Abstract: Aim: Individuals maintained on methadone commonly report greater pain between daily doses. Despite a strong theoretical link, little is known about the temporal relationship between pain and craving in the context of methadone treatment. Using a cross-over design, the current study evaluated the time course of pain measured via the Cold Pressor Task (CPT) and self-reported pain and craving as a function of the last methadone dose. Methods: Male Veterans (n=20) presented for the study in the morning and either received methadone dose as scheduled or delayed dose until the afternoon (i.e., 4 h). During the study visit, participants completed a series of tasks, including self-reported pain and craving at 0, 40, 70, 130, 160, and 240 minutes and a CPT at 15 min and 220 min. Results: Separate mixed model results demonstrated no effect of dosing condition on craving; however, there was a significant dosing condition by time interaction (F(5,209)=3.38, p=.006) such that pain increased over time in the delayed methadone, but not scheduled, condition.
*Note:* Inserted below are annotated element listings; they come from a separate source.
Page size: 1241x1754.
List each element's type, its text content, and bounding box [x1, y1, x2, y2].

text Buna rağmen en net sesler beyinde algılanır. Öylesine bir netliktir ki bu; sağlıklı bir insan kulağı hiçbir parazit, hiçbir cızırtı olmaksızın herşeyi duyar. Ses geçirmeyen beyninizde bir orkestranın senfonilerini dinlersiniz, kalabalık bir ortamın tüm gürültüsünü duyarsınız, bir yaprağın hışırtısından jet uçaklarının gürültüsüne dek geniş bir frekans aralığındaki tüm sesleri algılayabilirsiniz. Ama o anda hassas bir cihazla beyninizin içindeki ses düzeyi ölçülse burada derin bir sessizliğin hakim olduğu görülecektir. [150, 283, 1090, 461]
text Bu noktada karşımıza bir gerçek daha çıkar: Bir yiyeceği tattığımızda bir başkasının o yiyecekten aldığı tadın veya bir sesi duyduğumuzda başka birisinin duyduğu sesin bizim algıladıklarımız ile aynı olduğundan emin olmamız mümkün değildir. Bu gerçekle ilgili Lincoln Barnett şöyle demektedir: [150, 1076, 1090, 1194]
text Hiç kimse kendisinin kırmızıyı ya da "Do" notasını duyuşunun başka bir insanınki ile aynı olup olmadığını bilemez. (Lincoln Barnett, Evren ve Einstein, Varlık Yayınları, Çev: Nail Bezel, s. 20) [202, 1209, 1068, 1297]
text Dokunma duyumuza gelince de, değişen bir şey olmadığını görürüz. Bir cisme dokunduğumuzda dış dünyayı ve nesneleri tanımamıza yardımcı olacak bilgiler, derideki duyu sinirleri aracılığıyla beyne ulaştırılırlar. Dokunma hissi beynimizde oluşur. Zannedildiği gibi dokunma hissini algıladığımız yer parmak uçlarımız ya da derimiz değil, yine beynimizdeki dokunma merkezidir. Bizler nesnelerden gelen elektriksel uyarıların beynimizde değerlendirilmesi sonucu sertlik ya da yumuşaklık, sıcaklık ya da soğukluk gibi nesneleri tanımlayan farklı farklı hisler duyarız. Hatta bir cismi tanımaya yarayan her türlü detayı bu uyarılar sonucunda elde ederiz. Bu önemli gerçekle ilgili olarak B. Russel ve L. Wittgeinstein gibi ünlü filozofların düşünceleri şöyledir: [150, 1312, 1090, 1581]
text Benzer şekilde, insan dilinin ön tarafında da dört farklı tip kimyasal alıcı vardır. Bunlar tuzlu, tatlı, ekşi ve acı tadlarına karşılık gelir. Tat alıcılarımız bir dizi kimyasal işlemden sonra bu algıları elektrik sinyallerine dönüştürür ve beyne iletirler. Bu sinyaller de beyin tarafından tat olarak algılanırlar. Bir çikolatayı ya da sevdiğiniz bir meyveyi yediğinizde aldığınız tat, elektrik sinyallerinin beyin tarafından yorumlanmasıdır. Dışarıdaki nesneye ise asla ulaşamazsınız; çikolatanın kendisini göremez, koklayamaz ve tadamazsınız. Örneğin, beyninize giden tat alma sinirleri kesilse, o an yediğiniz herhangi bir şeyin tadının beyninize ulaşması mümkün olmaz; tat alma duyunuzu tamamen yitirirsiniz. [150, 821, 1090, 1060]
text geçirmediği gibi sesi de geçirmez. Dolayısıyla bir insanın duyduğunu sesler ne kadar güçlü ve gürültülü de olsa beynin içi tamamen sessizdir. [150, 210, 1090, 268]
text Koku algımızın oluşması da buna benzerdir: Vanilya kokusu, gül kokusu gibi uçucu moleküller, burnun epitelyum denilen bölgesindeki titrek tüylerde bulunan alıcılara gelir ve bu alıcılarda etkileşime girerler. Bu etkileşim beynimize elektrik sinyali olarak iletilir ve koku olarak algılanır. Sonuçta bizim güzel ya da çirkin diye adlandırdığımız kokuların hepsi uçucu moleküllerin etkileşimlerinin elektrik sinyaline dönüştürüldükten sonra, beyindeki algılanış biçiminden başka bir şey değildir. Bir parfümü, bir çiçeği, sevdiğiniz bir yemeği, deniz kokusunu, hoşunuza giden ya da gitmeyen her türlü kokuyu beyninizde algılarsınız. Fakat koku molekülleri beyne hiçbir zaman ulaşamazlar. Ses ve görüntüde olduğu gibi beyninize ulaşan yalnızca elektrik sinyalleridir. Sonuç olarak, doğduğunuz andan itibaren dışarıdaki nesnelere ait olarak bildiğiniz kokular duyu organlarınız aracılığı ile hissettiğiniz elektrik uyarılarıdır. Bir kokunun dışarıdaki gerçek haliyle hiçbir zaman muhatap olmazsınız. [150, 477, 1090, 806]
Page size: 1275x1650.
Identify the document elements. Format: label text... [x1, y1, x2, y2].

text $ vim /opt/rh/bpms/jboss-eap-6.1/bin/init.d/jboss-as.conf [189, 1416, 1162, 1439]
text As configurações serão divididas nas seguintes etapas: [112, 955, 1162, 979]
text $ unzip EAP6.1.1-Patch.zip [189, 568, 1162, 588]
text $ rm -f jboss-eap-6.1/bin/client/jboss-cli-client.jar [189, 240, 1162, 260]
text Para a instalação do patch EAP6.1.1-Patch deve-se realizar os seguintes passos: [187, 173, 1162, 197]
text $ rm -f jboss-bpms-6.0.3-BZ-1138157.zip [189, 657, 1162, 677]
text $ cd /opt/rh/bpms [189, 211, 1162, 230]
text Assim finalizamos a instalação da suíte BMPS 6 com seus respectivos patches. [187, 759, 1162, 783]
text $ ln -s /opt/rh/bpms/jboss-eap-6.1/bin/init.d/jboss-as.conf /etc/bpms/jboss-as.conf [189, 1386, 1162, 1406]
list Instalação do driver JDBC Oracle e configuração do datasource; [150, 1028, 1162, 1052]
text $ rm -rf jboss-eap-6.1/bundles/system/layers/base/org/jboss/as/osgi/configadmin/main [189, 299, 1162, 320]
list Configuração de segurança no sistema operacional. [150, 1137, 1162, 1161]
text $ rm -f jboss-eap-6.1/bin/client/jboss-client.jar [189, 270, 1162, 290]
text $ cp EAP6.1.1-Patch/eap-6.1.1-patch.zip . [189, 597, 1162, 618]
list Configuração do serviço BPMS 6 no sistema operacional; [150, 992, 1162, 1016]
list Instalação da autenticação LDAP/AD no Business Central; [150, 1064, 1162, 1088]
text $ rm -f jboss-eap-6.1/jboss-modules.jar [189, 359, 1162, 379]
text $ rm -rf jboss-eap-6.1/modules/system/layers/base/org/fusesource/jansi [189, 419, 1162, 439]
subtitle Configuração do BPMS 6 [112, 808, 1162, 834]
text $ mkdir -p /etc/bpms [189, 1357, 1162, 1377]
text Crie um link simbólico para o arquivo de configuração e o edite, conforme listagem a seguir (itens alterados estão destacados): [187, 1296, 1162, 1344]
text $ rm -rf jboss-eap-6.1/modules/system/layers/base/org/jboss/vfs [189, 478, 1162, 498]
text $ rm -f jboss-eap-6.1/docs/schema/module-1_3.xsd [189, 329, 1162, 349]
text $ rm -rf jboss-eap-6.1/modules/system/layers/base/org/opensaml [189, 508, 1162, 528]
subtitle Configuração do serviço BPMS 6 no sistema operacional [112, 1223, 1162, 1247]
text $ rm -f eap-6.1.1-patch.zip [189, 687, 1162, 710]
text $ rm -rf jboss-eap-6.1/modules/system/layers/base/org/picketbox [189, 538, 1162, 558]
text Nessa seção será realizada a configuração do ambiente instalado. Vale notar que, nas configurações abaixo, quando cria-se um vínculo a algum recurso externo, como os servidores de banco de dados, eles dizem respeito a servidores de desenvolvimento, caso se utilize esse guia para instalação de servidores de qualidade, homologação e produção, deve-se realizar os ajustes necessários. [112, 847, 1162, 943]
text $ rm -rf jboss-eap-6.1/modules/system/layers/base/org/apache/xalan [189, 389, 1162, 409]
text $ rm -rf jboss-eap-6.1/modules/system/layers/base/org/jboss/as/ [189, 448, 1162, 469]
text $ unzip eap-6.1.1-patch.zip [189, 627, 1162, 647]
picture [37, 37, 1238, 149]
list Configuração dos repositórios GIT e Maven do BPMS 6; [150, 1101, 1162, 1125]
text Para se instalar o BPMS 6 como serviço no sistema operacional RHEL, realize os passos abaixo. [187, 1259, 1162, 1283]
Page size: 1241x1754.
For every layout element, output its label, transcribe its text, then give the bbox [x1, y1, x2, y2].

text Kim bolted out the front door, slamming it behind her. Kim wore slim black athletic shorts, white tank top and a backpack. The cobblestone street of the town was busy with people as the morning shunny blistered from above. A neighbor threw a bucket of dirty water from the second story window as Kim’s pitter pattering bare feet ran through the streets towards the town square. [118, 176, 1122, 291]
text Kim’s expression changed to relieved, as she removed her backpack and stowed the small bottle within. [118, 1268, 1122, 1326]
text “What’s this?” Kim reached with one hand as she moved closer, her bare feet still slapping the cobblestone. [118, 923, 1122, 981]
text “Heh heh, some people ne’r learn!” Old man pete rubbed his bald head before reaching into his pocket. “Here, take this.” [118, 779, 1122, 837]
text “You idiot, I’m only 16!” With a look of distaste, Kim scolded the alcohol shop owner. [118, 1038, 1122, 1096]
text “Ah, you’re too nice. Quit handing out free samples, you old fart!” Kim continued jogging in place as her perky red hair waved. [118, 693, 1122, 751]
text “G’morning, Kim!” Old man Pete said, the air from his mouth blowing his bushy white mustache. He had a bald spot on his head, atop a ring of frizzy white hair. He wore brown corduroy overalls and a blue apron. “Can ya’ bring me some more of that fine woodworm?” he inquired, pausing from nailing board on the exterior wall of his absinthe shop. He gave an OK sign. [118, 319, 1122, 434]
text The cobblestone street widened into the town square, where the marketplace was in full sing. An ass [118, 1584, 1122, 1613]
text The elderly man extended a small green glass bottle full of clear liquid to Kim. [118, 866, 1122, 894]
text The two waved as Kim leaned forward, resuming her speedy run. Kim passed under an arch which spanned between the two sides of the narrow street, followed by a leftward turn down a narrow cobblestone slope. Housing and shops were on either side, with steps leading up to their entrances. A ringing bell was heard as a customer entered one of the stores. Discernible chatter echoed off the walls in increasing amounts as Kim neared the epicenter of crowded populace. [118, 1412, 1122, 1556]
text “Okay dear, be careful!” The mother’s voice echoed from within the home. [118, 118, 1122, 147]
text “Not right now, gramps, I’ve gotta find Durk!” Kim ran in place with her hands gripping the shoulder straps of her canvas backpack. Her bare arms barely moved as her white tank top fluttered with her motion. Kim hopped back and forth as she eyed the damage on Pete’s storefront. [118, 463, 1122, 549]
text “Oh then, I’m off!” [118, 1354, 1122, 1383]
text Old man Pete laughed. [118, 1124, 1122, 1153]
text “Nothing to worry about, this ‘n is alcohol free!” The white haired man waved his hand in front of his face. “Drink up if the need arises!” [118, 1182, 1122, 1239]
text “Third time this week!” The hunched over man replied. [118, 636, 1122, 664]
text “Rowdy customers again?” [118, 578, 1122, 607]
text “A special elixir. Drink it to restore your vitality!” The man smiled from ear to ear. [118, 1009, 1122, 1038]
A mixed model predicting self-reported pain revealed a three-way interaction between dosing condition, craving, and time (F(5,197)=2.39, p=.039) explained by a positive association between craving and pain at each time point (except 240 min) in delayed condition (p-range=.004-.0001). Mixed models of CPT task revealed lower detection across time in both conditions (F(1,57)=10.54, p=.002) and a significant interaction between condition by time such that threshold was lower in the delayed condition (F(1,57)=4.01, p=.05), but not the scheduled condition. Conclusions: These findings highlight greater subjective and objective reports of pain and a stronger association between pain and opioid craving when a methadone dose is delayed. Though preliminary, these results suggest elevated vulnerabilities for relapse after missing a morning dose that could have implications for methadone clinic dosing policies.